# insects in my reef tank?



## Feederfish111 (Apr 5, 2005)

about a month ago i set up a 20 gallon acrylic reef tank. The cycling went well, but i began having problems with my powerhead driving my protien skimmer. I was very busy with school and work so i decided to put the poject on hold and i shut the tank down (no power) for about 2 weeks. Sunlight began to grow algea on my live rock and sides of my tank. Last night, i 'got the bug' `to get my tank back on the right track. I flicked on the power switch and wiped down the walls of the tank. This is when my amazment began.....

I noticed that coral blooms had developed on my live rock! small, but definite coral had developed in a room temp tank with no curent or filtration. In examining my new invertabrate friends, i notcied little critters milling around on my rock, then i noticed them on my substrate, then i realized there were hundreds of them all over the tank. In addition to the critters that crawl, i have evtreemly small (under 1mm) white worms adhering to my glass. Larvea of some insect i suspect, but what insect breds in saltwater? Help me out..... :shock:


----------



## Fishfirst (Jan 24, 2005)

the little critters your are probably seeing are pods, and I doubt you have corals growing in your tank, what do they look like? More than likely its an algae of some sort.


----------



## TheOldSalt (Jan 28, 2005)

Not insect larvae. Just worms.

The other critters are amphipods and isopods.

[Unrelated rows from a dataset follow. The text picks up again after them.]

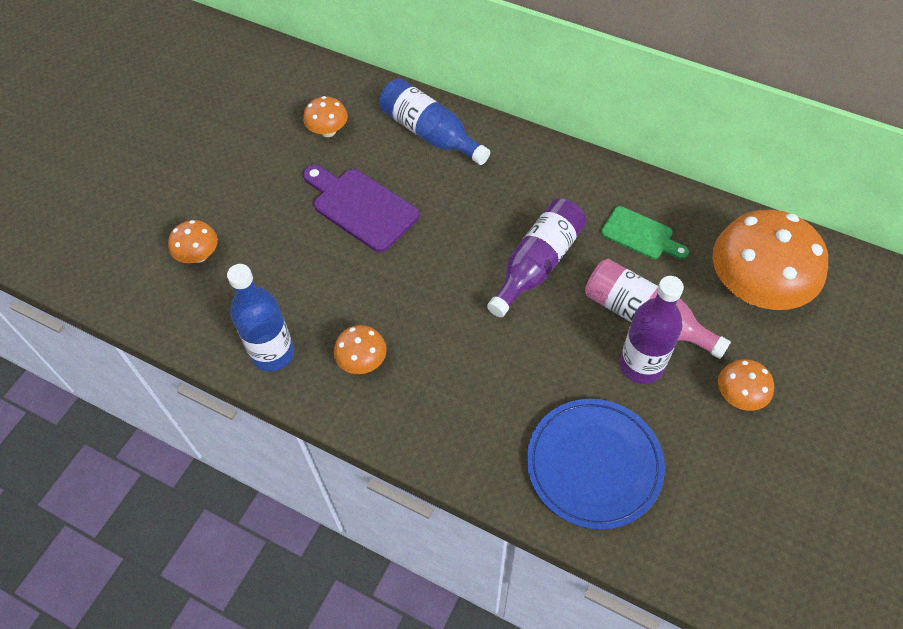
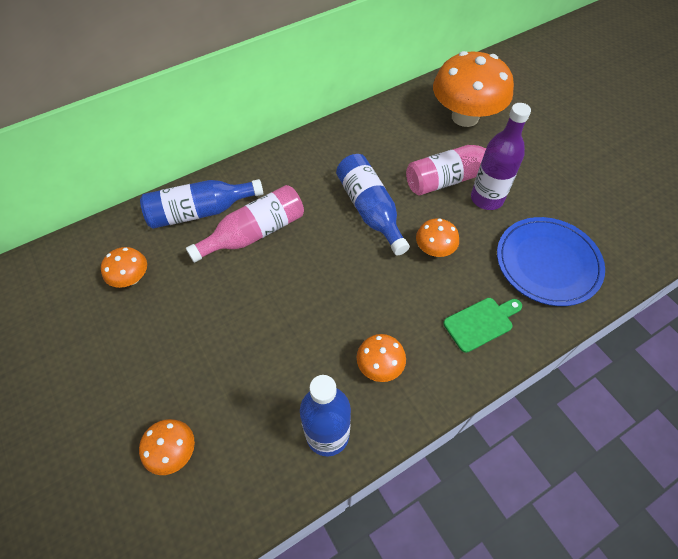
camera: 60 degrees left, 0 degrees up
purple cutting board [303,165,419,252] -> none
purple bottle [487,198,586,317] -> blue bottle [336,154,410,255]
green cutting board [601,206,689,259] -> green cutting board moved to [443,298,522,353]
orange mushroom [718,359,774,411] -> orange mushroom moved to [416,218,459,257]
none -> pink bottle [186,185,304,263]

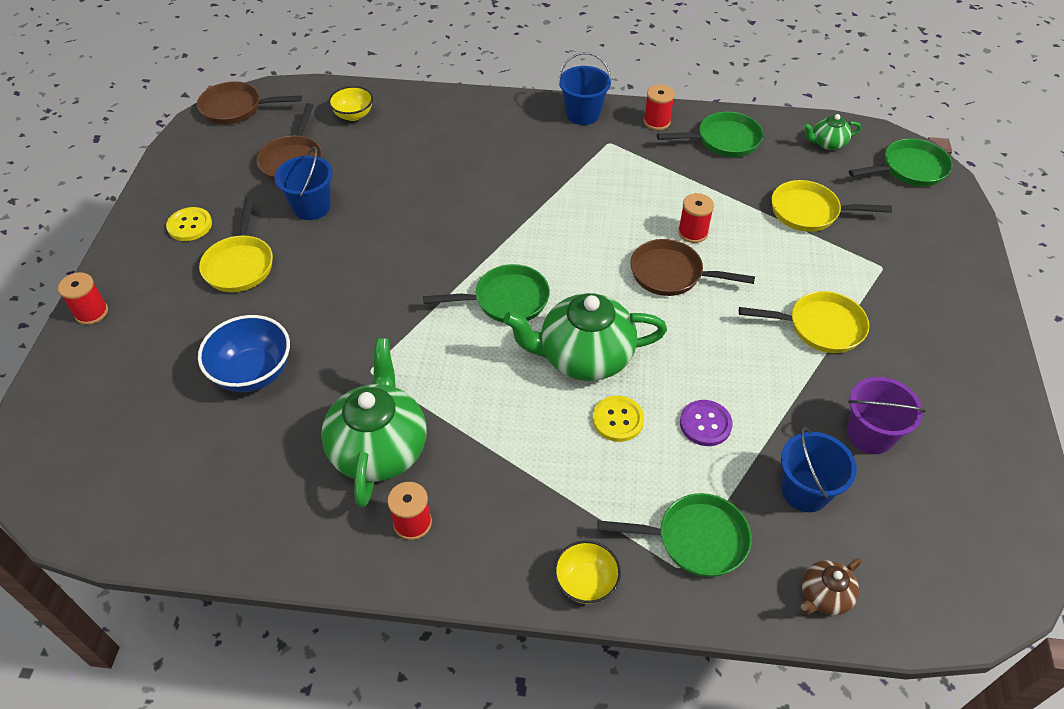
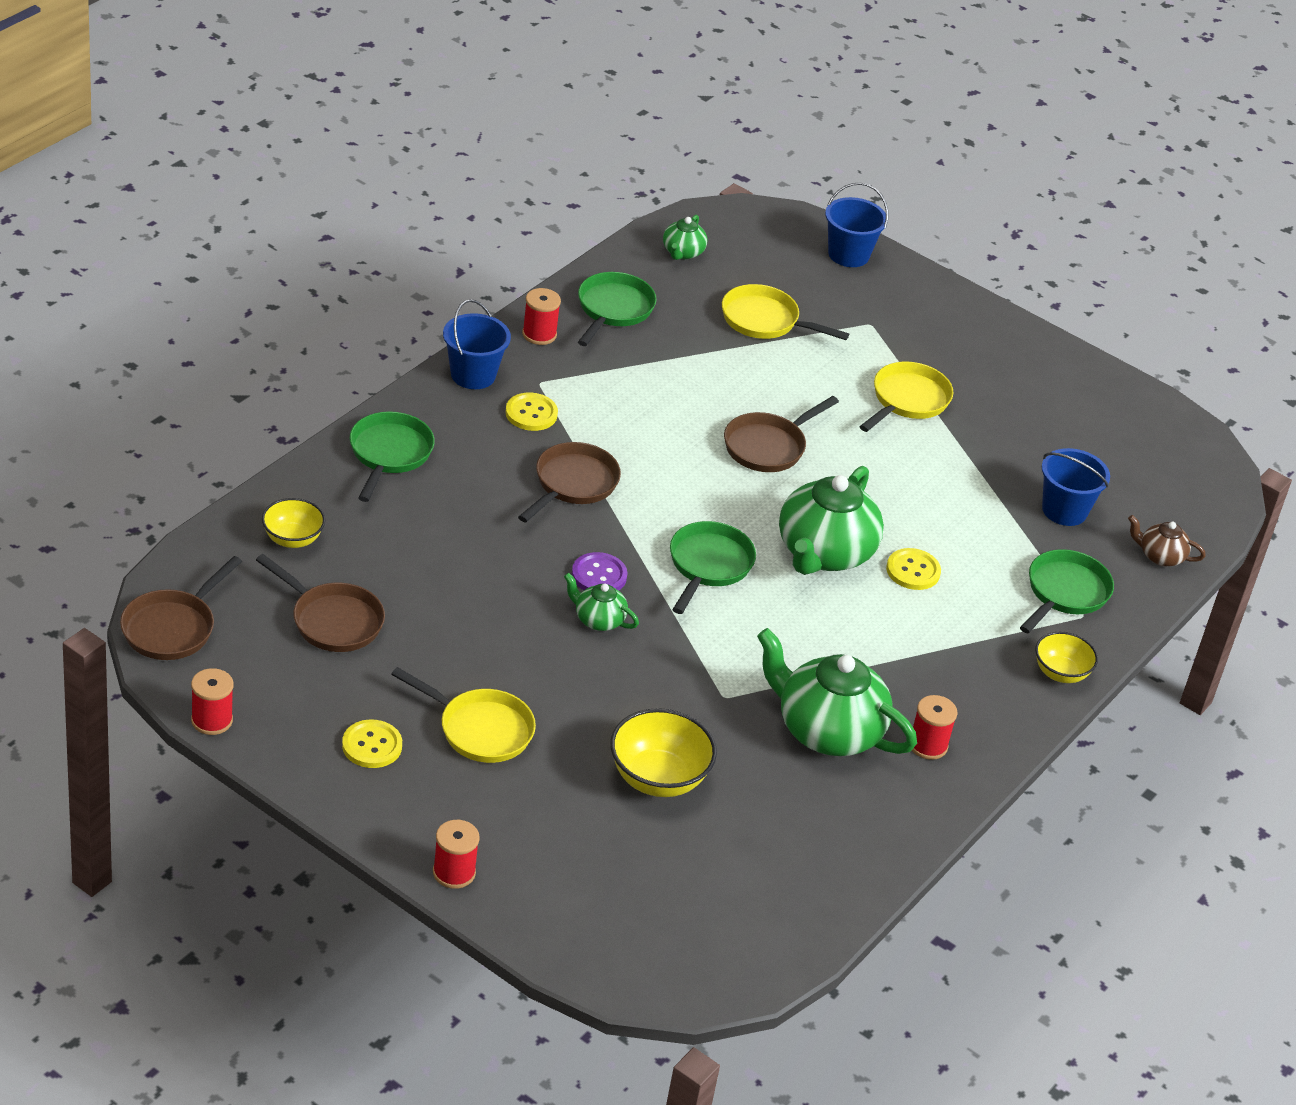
camera: 65 degrees left, 10 degrees down
blue bowl [198,315,290,392] -> yellow bowl [610,708,717,797]
blue bucket [274,147,333,220] -> blue bucket moved to [825,182,888,267]
red spool [678,193,714,243] -> red spool moved to [191,668,233,735]
purple button [680,400,733,446] -> purple button moved to [572,552,627,590]
yellow pan [771,180,892,232] -> yellow pan turned 75 degrees clockwise [722,284,849,340]
brown teapot [800,558,861,615] -> brown teapot turned 120 degrees clockwise [1128,515,1206,566]
purple bucket [847,377,926,454] -> none
green pan [849,139,952,186] -> green pan moved to [350,412,435,502]
none -> yellow button [505,392,558,431]
none -> brown pan [518,442,621,522]
none -> green teapot [564,573,639,631]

Live rock frequently gets a lot livelier when put into a tank, especially when it was collected in the winter/early spring and then allowed to warm up in the tank. The sunlight also helped. There's no telling just WHAT was laying dormant on the rock.


----------



## wrasser (Apr 5, 2005)

if they look white, and are real small they could be copepods, like oldsalt said alot lies dormant on and in the live rock.


----------